> Exercise instructions: Copy out word for word the stretch of the listing from the line containing "Reading left to" through the line containing "At which category", including both of those lines, and leave out any pictures.

> Data records:
%%

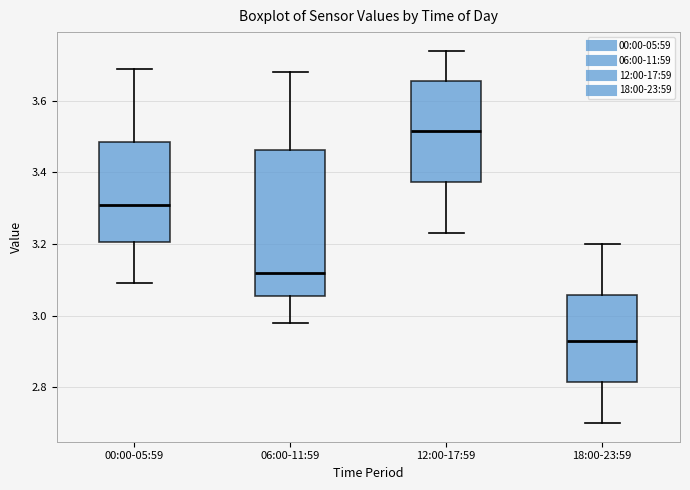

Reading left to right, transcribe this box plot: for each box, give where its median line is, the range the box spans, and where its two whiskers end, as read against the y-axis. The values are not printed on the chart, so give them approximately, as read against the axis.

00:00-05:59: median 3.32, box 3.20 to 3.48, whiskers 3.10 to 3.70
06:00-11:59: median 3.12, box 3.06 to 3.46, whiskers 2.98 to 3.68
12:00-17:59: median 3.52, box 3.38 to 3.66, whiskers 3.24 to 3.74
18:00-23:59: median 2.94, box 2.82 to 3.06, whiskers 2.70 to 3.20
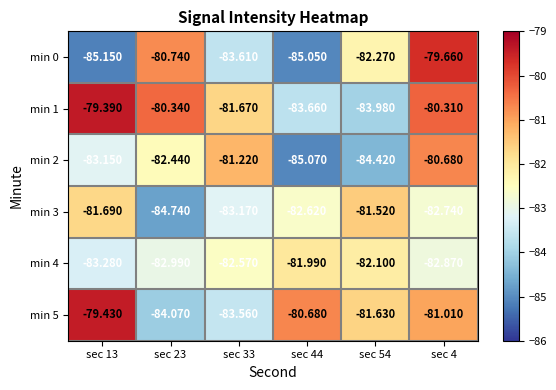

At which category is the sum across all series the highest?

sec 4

%%
%%

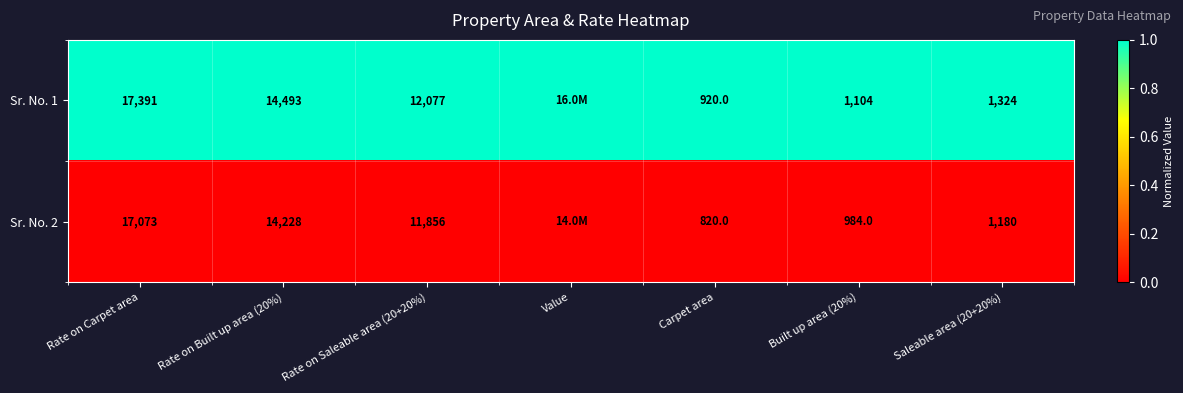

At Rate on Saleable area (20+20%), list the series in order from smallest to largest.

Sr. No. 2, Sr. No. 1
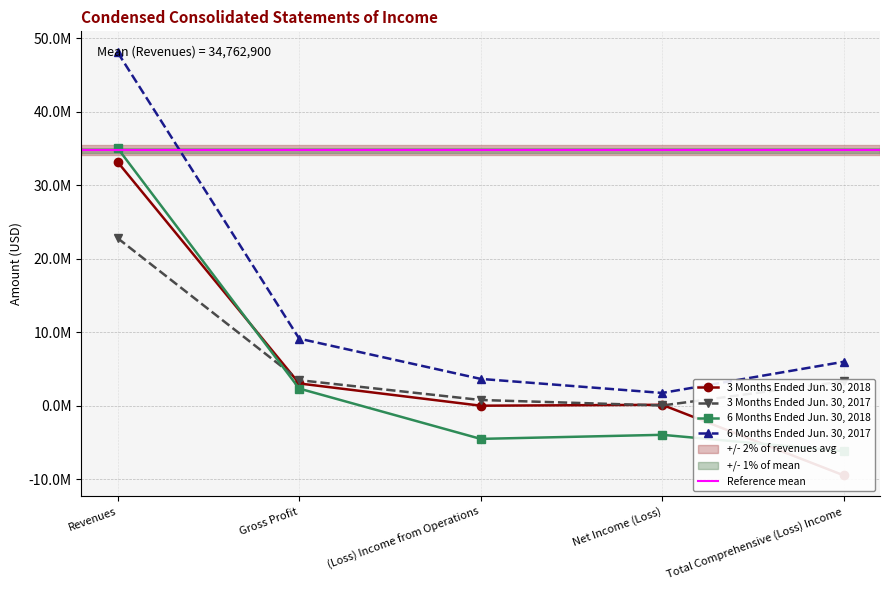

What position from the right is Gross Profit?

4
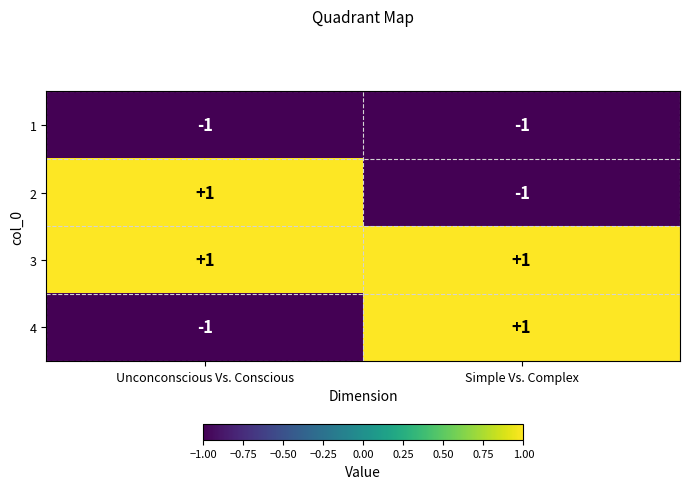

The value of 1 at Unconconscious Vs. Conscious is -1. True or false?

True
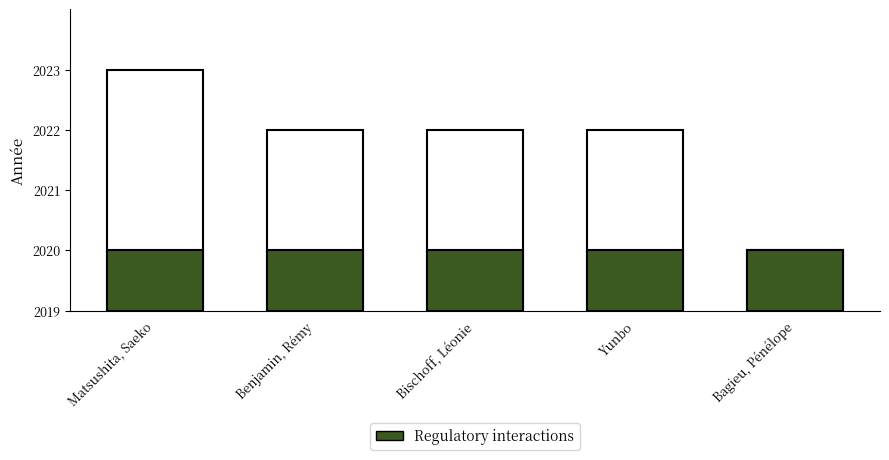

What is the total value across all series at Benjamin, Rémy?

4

%%
%%

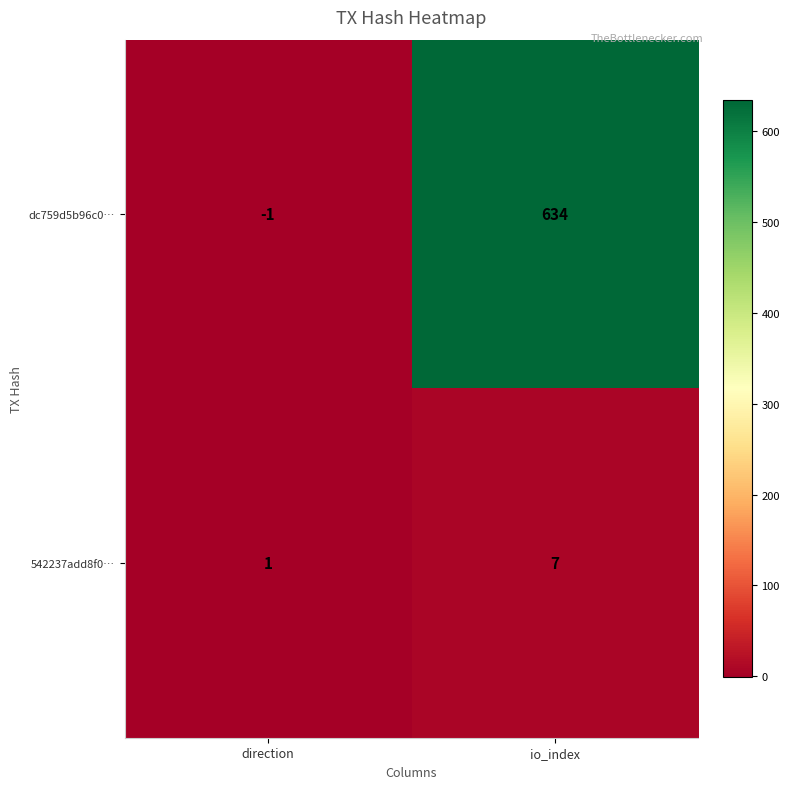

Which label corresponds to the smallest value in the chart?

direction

%%

> Worked solution:
Reading left to right, transcribe this box plot: for each box, give where its median line is, the range the box spans, and where its two whiskers end, as read against the y-axis. The values are not printed on the chart, so give them approximately, as read against the axis.

00:00-05:59: median 3.32, box 3.20 to 3.48, whiskers 3.10 to 3.70
06:00-11:59: median 3.12, box 3.06 to 3.46, whiskers 2.98 to 3.68
12:00-17:59: median 3.52, box 3.38 to 3.66, whiskers 3.24 to 3.74
18:00-23:59: median 2.94, box 2.82 to 3.06, whiskers 2.70 to 3.20

At which category is the sum across all series the highest?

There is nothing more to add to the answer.